TEXTO FUENTE =
+ + + + +

A finales del curso 95/96 deja el cargo. En una edición especial de la revista Aturuxo por el 50 aniversario de la Casa de Galicia en Las Palmas (n.º 30, 2001), en un artículo compuesto principalmente para valorar la colaboración de la institución gallega con el centro educativo, nos habla de estos años:

«Durante mi etapa como vicedirector (1993-1996) del entonces Instituto de Bachillerato Pérez Galdós, en Las Palmas de Gran Canaria, programé y llevé a cabo variadas actividades, algunas de las cuales nos permitieron salir de las aulas y pasillos del Centro y conectar con realidades que se encontraban más allá de nuestras limitaciones físicas. Los cabildos de la Comunidad Autónoma Canaria, consulados de países europeos y americanos, viceconsejerías y direcciones generales, instituciones no gubernamentales, poetas, dramaturgos, novelistas, conferenciantes de temas muy variados y nueve comunidades autónomas prestaron su colaboración y participación a lo largo de los años. Siempre, por supuesto, con la gran ilusión de llevar al alumnado las experiencias adquiridas y desarrolladas por quienes forman y ocupan los más variados estadios de la sociedad, y que no están directamente vinculados al limitado mundo de la enseñanza en su sentido tradicional.

Pretendía, como así lo manifestaba a todos desde los primeros momentos de nuestra relación, que los alumnos descubrieran la diaria y siempre activa marcha de la vida, de los hechos y aconteceres, de los pálpitos que en diástoles y sístoles continuadas marcan los ritmos de quienes viven y laboran en la ciudad de Las Palmas de Gran Canaria. Pero sin olvidar, obviamente, a los que ayudaron con su labor y trabajo a la recuperación y logro de mejores y mayores esperanzas de vida y calidad humana en aquella sociedad de libertades que juntos empezamos a fundamentar, y por cuya consecución muchos entregaron su juventud en ininterrumpidos fluires de gozos y venturas. Si lo logré del todo —o sólo en parte— será el futuro quien se encargue de la última palabra, cuando la perspectiva que marcan los años permita analizar el periodo por los jóvenes receptores de aquellos acontecimientos».

Queda poco. Mi viaje ya va concluyendo. Me aproximo a ese destino que divide la última media centuria del maestro en dos mitades: por un lado, la que recoge lo muy conocido, o sea, los andares del siglo XXI; por el otro, los del siglo XX, que dan cuenta de lo que, de un modo parcial, se sabe de su trayectoria. Cualquier intento de volver a algún punto cronológico anterior queda en nada. Ahora todo es fluir, un marchar hacia la desembocadura de estos iniciales veinticinco años que me sitúa en un 12 de diciembre de 1997. Ese día, en La Provincia

«Literatura canaria. Desarrollo del currículo es el título del primer libro con el que la Consejería de Educación del Gobierno autónomo inaugura la Colección Cultura, que se dirige al profesorado y alumnado de Bachillerato. En concreto, este manual servirá de apoyo a los docentes que impartan la asignatura optativa de Literatura Canaria en el Bachillerato Logse,[13] según señaló ayer en rueda de prensa el titular de la Administración educativa, José Mendoza».

+ + + + +

ENTRADAS EXTRAÍDAS =
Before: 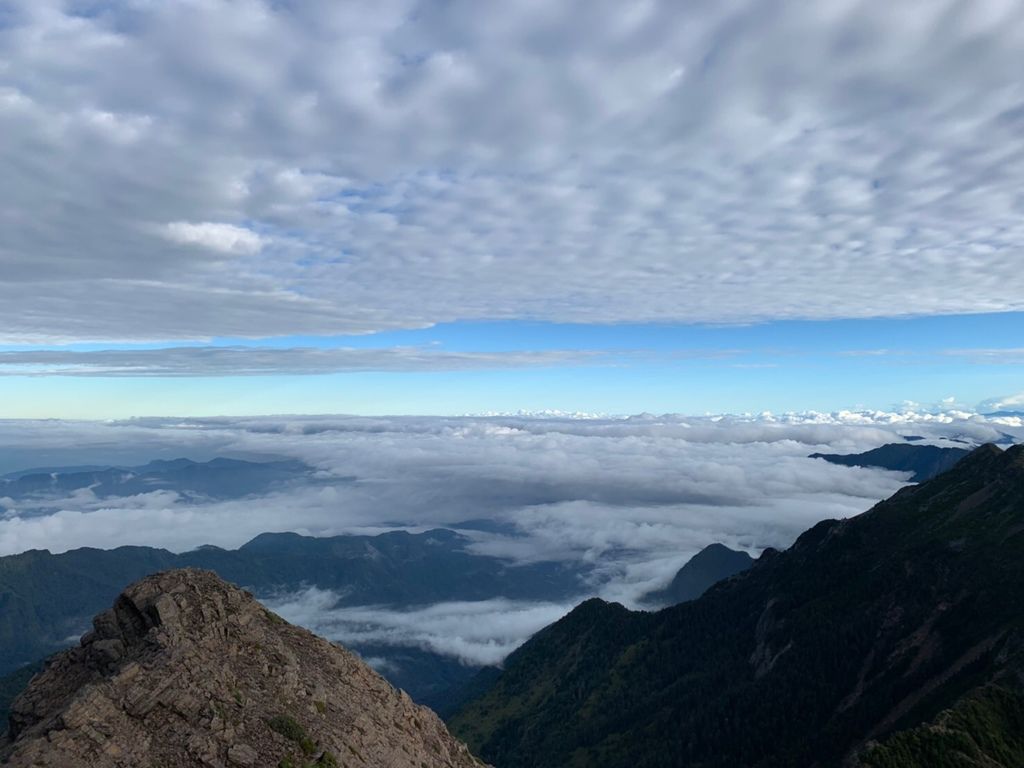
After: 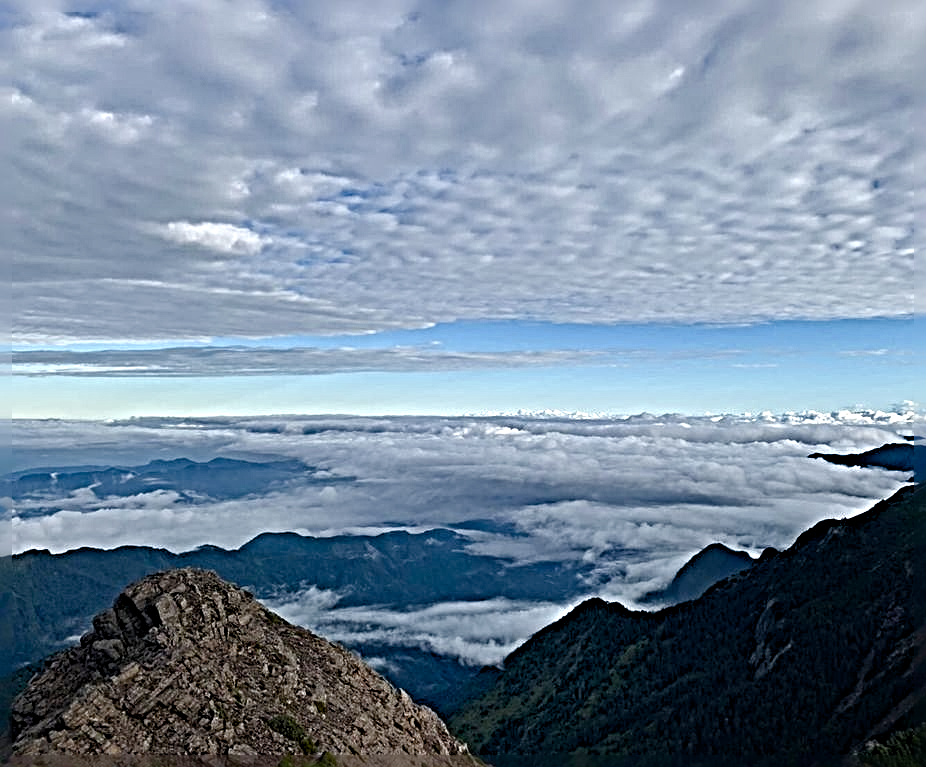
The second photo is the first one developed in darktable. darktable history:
crop: right 9.497%, bottom 0.042%
tone equalizer: on, module defaults
sharpen: radius 6.297, amount 1.788, threshold 0.103
color balance rgb: perceptual saturation grading › global saturation 20%, perceptual saturation grading › highlights -50.21%, perceptual saturation grading › shadows 30.403%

+ + + + +

ENUNCIADO A = Según el texto fuente sobre la trayectoria del maestro, ¿durante qué años fue vicedirector del Instituto de Bachillerato Pérez Galdós?
ENUNCIADO B = Prosigue el texto fuente sobre la trayectoria del maestro a partir de su última oración.

RESPUESTA CORRECTA A = De 1993 a 1996.

RESPUESTA CORRECTA B =
El título, cuenta el medio, «ha sido elaborado por los profesores de enseñanzas no universitarias y de Universidad Jesús Páez Martín, María Teresa Cáceres Lorenzo, Carlos Brito Díaz, Yolanda Arencibia Santana, María del Prado Escobar Bonilla, José Luis Correa Santana, José Manuel González Pérez y Nicolás Guerra Aguiar, bajo la dirección de Orlando Acosta Hernández».

A todos anoto en mi bitácora; a la mayoría conozco y de la mayoría he sido alumno; a todos admiro porque de todos, de un modo u otro, he aprendido y no poco. Espejos son en los que mirarme como docente y como filólogo. Con un «muchas gracias» —así, en mayúscula— cierro el apunte y me apresto a retomar el viaje. Miro de nuevo el periódico. La columna estrecha de 222 palabras que firmó María Jesús Hernández en la página 18 y que concluye de esta manera: «Según Jesús Páez Martín, uno de los autores, “esta obra no debe verse como definitiva, ni completa” y abogó por una revisión, con el paso del tiempo».

Un suspiro tras ese «paso del tiempo» leído y llego al final, al jueves 25 de enero de 2001, son las 20.00 horas y estoy en el Club Prensa Canaria. Se presenta Tres consejos de guerra y un consejo de paz (de Sagaseta a Lezcano), un libro editado por el Centro de la Cultura Popular Canaria (CCPC), la Viceconsejería de Cultura y varios ayuntamientos grancanarios. Esta obra aborda el terrible episodio que tuvieron que vivir Juan Hernández, Fernando Sagaseta, Salvador Sagaseta y Pedro Lezcano durante la dictadura franquista. Participan en la presentación: José Luis Correa (docente de la ULPGC), Fernando Redondo (economista) y Guillermo García-Alcalde (periodista y director general de Editorial Prensa Canaria).

Hace un buen montón de párrafos lo dejé caer, conviene ahora un sucinto recuerdo: es esta su obra más conocida, la que más se ha difundido y la que, de algún modo, trajo consigo que iniciara una prolongada y periódica colaboración como articulista en diversos medios de comunicación escrita, tanto digitales como de papel. Es el punto de inflexión en su trayectoria como autor. A partir de aquí, todo lo demás, que es en realidad cuanto le ha hecho merecedor de esa abundante admiración colectiva de la que goza. Al prestigio labrado hasta ese momento durante un cuarto de siglo había que sumarle ahora, con Tres consejos…, la fama. Así lo voy apuntando en mi bitácora.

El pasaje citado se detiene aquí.